● **Your assignment**:
Your answer must be one number: the count of lines below that hold the word "Manchester".

● **Data**:
+===+

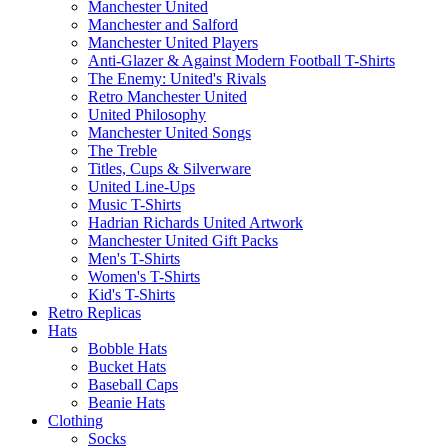
Manchester United
Manchester and Salford
Manchester United Players
Anti-Glazer & Against Modern Football T-Shirts
The Enemy: United's Rivals
Retro Manchester United
United Philosophy
Manchester United Songs
The Treble
Titles, Cups & Silverware
United Line-Ups
Music T-Shirts
Hadrian Richards United Artwork
Manchester United Gift Packs
Men's T-Shirts
Women's T-Shirts
Kid's T-Shirts
Retro Replicas
Hats
Bobble Hats
Bucket Hats
Baseball Caps
Beanie Hats
Clothing
Socks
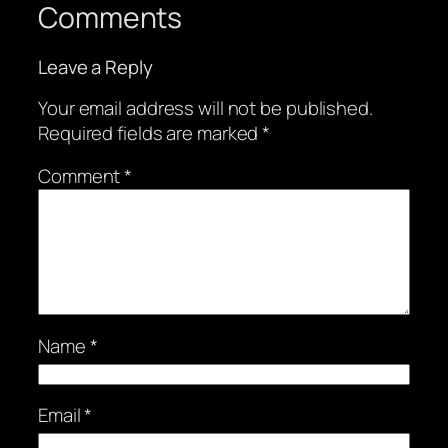
Comments
Leave a Reply
Your email address will not be published.
Required fields are marked
*
Comment
*
Name
*
Email
*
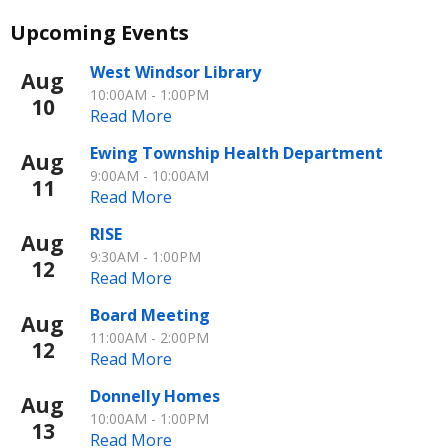
Upcoming Events
Jan
17, 2025
West Windsor Library
Aug
BE AWARE OF SCAMMERS TRYING TO GET
10:00AM - 1:00PM
10
Read More
YOUR SNAP BENEFITS
Ewing Township Health Department
Aug
9:00AM - 10:00AM
11
Read More
RISE
Aug
9:30AM - 1:00PM
12
Read More
Board Meeting
Aug
11:00AM - 2:00PM
12
Read More
Community News
Donnelly Homes
Aug
Learn More
10:00AM - 1:00PM
13
Read More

+===+

● **Task result**:
6